Besides, those leaving comments often force me into that realization, which leads to another reason I blog: spiritual practice. Noticing what’s going on in the world around me as I walk is a very pleasant way to live consciously, be present in the moment. And there’s nothing quite like the anonymous comment section of a blog to drive home the lessons of humility, patience, compassion, kindness and tolerance — and all the opposites of those virtues.

I’ve learned a lot about myself, and even more about people, by blogging. Several friends have remarked on the “really weird people” who seem to read my blog, but I don’t mind, because I like quirky people, although there have been times, fortunately in the more distant past, when I was almost afraid to look at my blog because of the unruly comment section.

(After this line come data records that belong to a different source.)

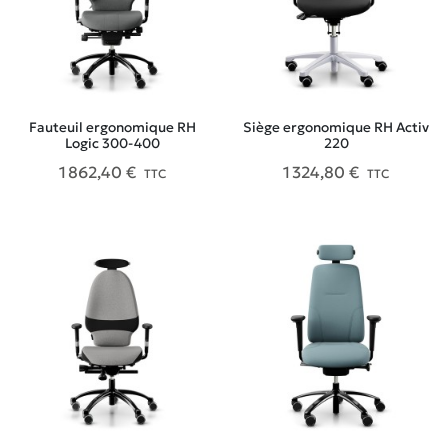
Fauteuil ergonomique RH
Siège ergonomique RH Activ
Logic 300-400
220
1 862,40 €
1 324,80 €
TTC
TTC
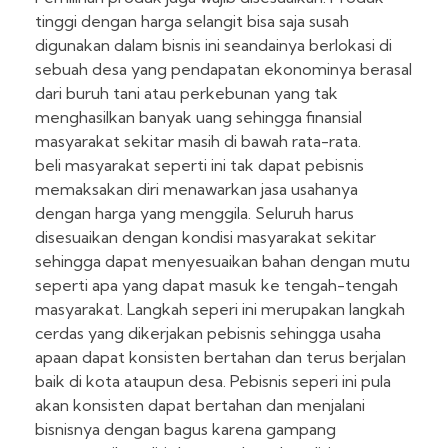
tinggi dengan harga selangit bisa saja susah
digunakan dalam bisnis ini seandainya berlokasi di
sebuah desa yang pendapatan ekonominya berasal
dari buruh tani atau perkebunan yang tak
menghasilkan banyak uang sehingga finansial
masyarakat sekitar masih di bawah rata-rata.
beli masyarakat seperti ini tak dapat pebisnis
memaksakan diri menawarkan jasa usahanya
dengan harga yang menggila. Seluruh harus
disesuaikan dengan kondisi masyarakat sekitar
sehingga dapat menyesuaikan bahan dengan mutu
seperti apa yang dapat masuk ke tengah-tengah
masyarakat. Langkah seperi ini merupakan langkah
cerdas yang dikerjakan pebisnis sehingga usaha
apaan dapat konsisten bertahan dan terus berjalan
baik di kota ataupun desa. Pebisnis seperi ini pula
akan konsisten dapat bertahan dan menjalani
bisnisnya dengan bagus karena gampang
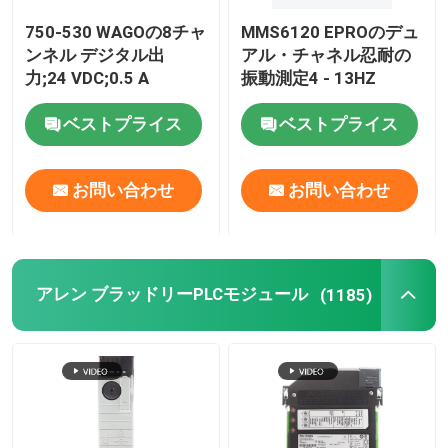
750-530 WAGOの8チャ
MMS6120 EPROのデュ
トリコネックス トリコン
ンネル デジタル出
アル・チャネル忍耐の
力;24 VDC;0.5 A
振動測定4 - 13HZ
B&R モジュール
ベストプライス
ベストプライス
PILZ モジュール
お問い合わせ
お問い合わせ
ベックホフ PLC モジュール
アレン ブラッドリーPLCモジュール
(1185)
バッハマン電源モジュール
ICS コントローラー
PLC システム コンポーネント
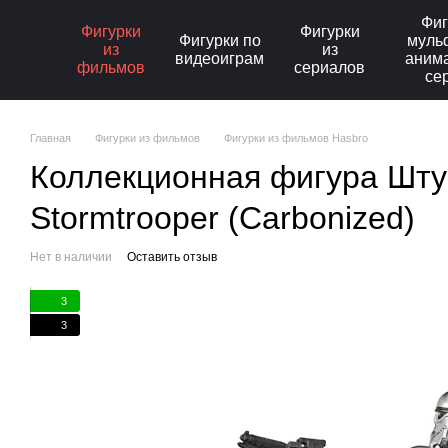
Перейти к основному контенту
Фиг
Фигурки
Фигурки
Фигурки по
муль
из
из
видеоиграм
аним
фильмов
сериалов
се
Главная
Фигурки из фильмов
Фигурки из фильмов Hasbro
Коллекционная фигура Шту
Stormtrooper (Carbonized)
Нет в наличии
Оставить отзыв
3
3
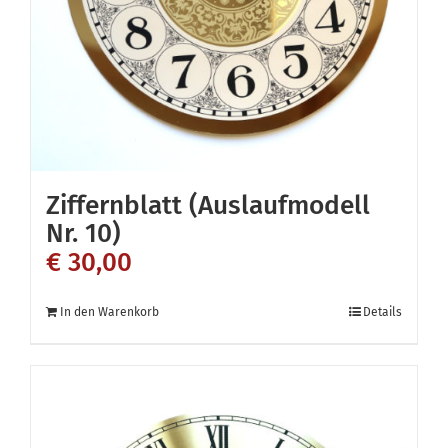
Ziffernblatt (Auslaufmodell
Nr. 10)
€
30,00
In den Warenkorb
Details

But that, too, taught me valuable lessons about setting appropriate boundaries and not taking things personally and letting stuff go rather than stewing.

I’ve also learned a lot about writing. Like any craft, it gets better with practice, and practice is best when it’s fun, which blogging usually is, and it’s helped me free up my public writing from the constrictive forces of mainstream journalism that shaped it.

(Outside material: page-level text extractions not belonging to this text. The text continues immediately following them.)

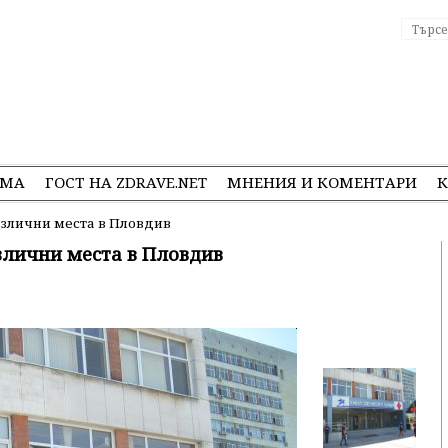
ЕМА
ГОСТ НА ZDRAVE.NET
МНЕНИЯ И КОМЕНТАРИ
К
азлични места в Пловдив
злични места в Пловдив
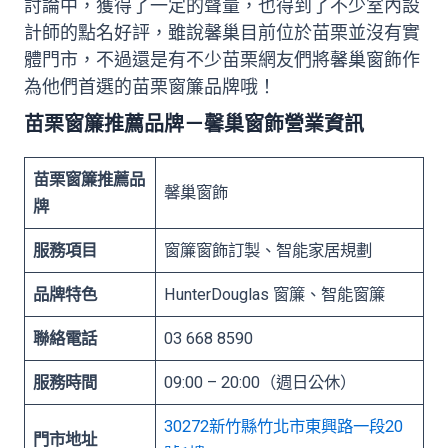
討論中，獲得了一定的聲量，也得到了不少室內設
計師的點名好評，雖說馨巢目前位於苗栗並沒有實
體門市，不過還是有不少苗栗網友們將馨巢窗飾作
為他們首選的苗栗窗簾品牌哦！
苗栗窗簾推薦品牌－馨巢窗飾營業資訊
苗栗窗簾推薦品
馨巢窗飾
牌
服務項目
窗簾窗飾訂製、智能家居規劃
品牌特色
HunterDouglas 窗簾、智能窗簾
聯絡電話
03 668 8590
服務時間
09:00 – 20:00（週日公休）
30272新竹縣竹北市東興路一段20
門市地址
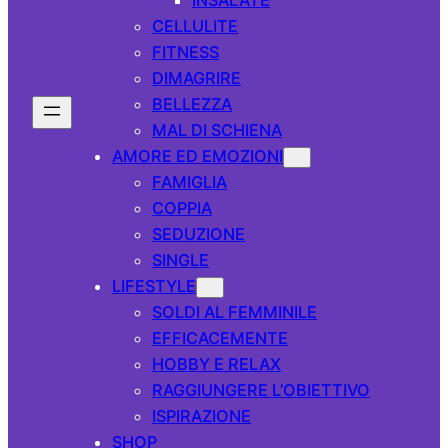
CELLULITE
FITNESS
DIMAGRIRE
BELLEZZA
MAL DI SCHIENA
AMORE ED EMOZIONI
FAMIGLIA
COPPIA
SEDUZIONE
SINGLE
LIFESTYLE
SOLDI AL FEMMINILE
EFFICACEMENTE
HOBBY E RELAX
RAGGIUNGERE L’OBIETTIVO
ISPIRAZIONE
SHOP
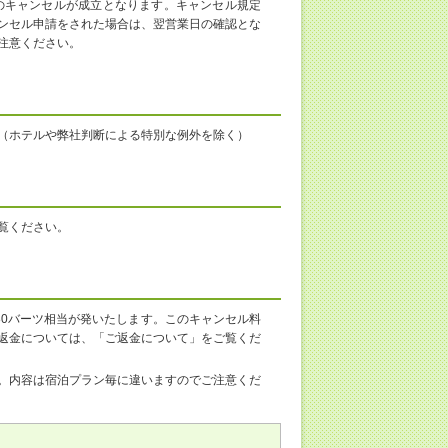
のキャンセルが成立となります。キャンセル規定
ンセル申請をされた場合は、翌営業日の確認とな
注意ください。
（ホテルや弊社判断による特別な例外を除く）
覧ください。
80バーツ相当が発いたします。このキャンセル料
返金については、「ご返金について」をご覧くだ
。内容は宿泊プラン毎に違いますのでご注意くだ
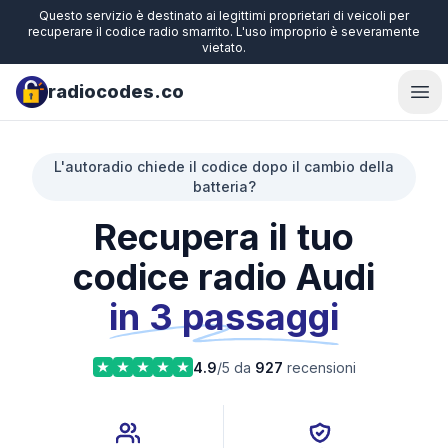
Questo servizio è destinato ai legittimi proprietari di veicoli per
recuperare il codice radio smarrito. L'uso improprio è severamente
vietato.
radiocodes.co
Ope
L'autoradio chiede il codice dopo il cambio della
batteria?
Recupera il tuo
codice radio Audi
in 3 passaggi
4.9
/5 da
927
recensioni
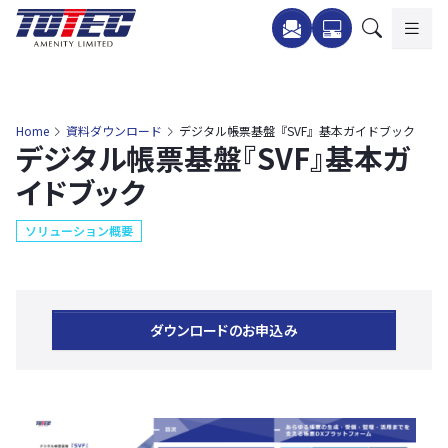
内
容
を
ス
キ
Home
資料ダウンロード
デジタル帳票基盤『SVF』基本ガイドブック
デジタル帳票基盤『SVF』基本ガ
ッ
プ
イドブック
ソリューション概要
ダウンロードのお申込み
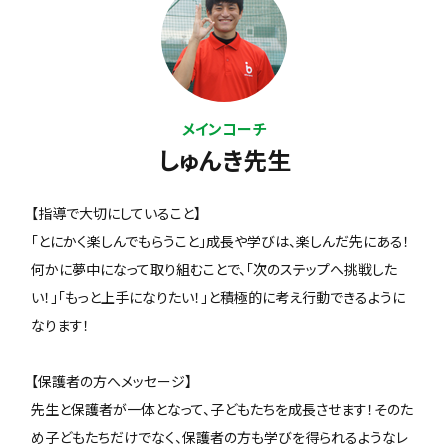
メインコーチ
しゅんき先生
【指導で大切にしていること】
「とにかく楽しんでもらうこと」成長や学びは、楽しんだ先にある！
何かに夢中になって取り組むことで、「次のステップへ挑戦した
い！」「もっと上手になりたい！」と積極的に考え行動できるように
なります！
【保護者の方へメッセージ】
先生と保護者が一体となって、子どもたちを成長させます！そのた
め子どもたちだけでなく、保護者の方も学びを得られるようなレ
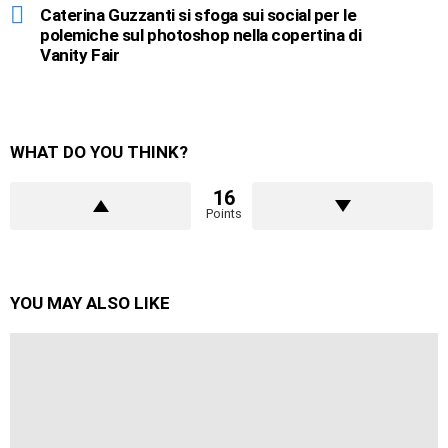
Caterina Guzzanti si sfoga sui social per le
polemiche sul photoshop nella copertina di
Vanity Fair
WHAT DO YOU THINK?
16
Points
YOU MAY ALSO LIKE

I figure the educational aspects alone are worth plenty, and would cost a good bit if one could even find such curriculum at a university, so I keep blogging, even though it takes a good bit of time and doesn’t earn me any money.

I also keep blogging because people keep reading, and commenting, and to all of you have participated with me in this venture, I say mahalo. I’m glad to have you along for the ride.


Anonymous said...

mahalo to you joan, for it's not just the reading and writing exchanged but the wealth of information and expressions of humanity that is often exchanged because of your efforts. funny to imagine that in the past reading and writing was only available to the rich and powerful; now the meek and the lowly may enjoy and partake in the pastime. write on, mahalo nui for your efforts!

Ed Coll said...

Joan Wrote, "and it’s helped me free up my public writing from the constrictive forces of mainstream journalism that shaped it."

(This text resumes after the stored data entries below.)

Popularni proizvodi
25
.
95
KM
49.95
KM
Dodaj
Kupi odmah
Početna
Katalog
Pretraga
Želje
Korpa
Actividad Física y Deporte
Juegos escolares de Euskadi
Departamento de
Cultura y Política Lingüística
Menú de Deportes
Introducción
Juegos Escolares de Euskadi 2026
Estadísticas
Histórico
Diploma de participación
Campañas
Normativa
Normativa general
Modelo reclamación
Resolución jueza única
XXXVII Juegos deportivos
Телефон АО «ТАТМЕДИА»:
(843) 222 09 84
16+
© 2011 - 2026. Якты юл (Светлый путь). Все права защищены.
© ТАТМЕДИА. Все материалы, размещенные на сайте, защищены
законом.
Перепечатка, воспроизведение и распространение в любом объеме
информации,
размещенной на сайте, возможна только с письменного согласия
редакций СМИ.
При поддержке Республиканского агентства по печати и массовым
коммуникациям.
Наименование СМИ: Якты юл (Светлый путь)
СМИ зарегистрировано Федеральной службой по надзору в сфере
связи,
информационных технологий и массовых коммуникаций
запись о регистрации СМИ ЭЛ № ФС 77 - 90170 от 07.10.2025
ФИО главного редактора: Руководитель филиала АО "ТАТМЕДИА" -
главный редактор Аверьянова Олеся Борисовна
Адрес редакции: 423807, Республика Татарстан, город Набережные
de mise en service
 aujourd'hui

I have this perspective - you can make money by reporting what other people pay you to report, or speak freely for yourself. Now the printing press, worldwide publishing, and home delivery are affordable and no longer a barrier to access for people of modest means and something to say.

Your energy and time is the cost of exercising your freedom and right to become an actor in transforming the world.

Ian tried adverts for awhile but discontinued it. If you want people who value your efforts enough to support you consider accepting donations. Wikipedia does this successfully as well as free/libre software developers.
I contribute to both Wikipedia and free software. There are several technological methods and models through which this can be done.

"I figure the educational aspects alone are worth plenty, and would cost a good bit if one could even find such curriculum at a university,"

You figure correctly. Academia top to bottom is facing an emerging crisis that newspapers are currently not surviving. When information is like air we all can breath a little easier about abuse of power. Mahalo for being a authentic human being (and a good citizen).

Sandhya said...

I read your blog in the morning along with a cup of tea, enjoying the images of the sunrise and hearing about Koko before launching into the day's offerings. Best of all your blog can be read from anywhere my laptop travels. Thanks for writing.

Dawson said...

"Mahalo for being a authentic human being (and a good citizen)."

I couldn't say it any better.

Kathy Stanley said...

Joan, I have been a regular reader of your blog since I contacted you over a year ago regarding some research I did on the HSF. Since then, I've been hooked. You have been one of my blogging inspirations. Mahalo to you for bringing the exquisite Kauai landscape alive with such artful segues into the issues of the day.

Joan Conrow said...

Mahalo. I really appreciate all the kind words.

Anonymous said...

Didn't the editors also make sure your facts were correct. A fact checker as well as the spell check would be a handy tool.
And that you didn't stray into a rant rather then a report.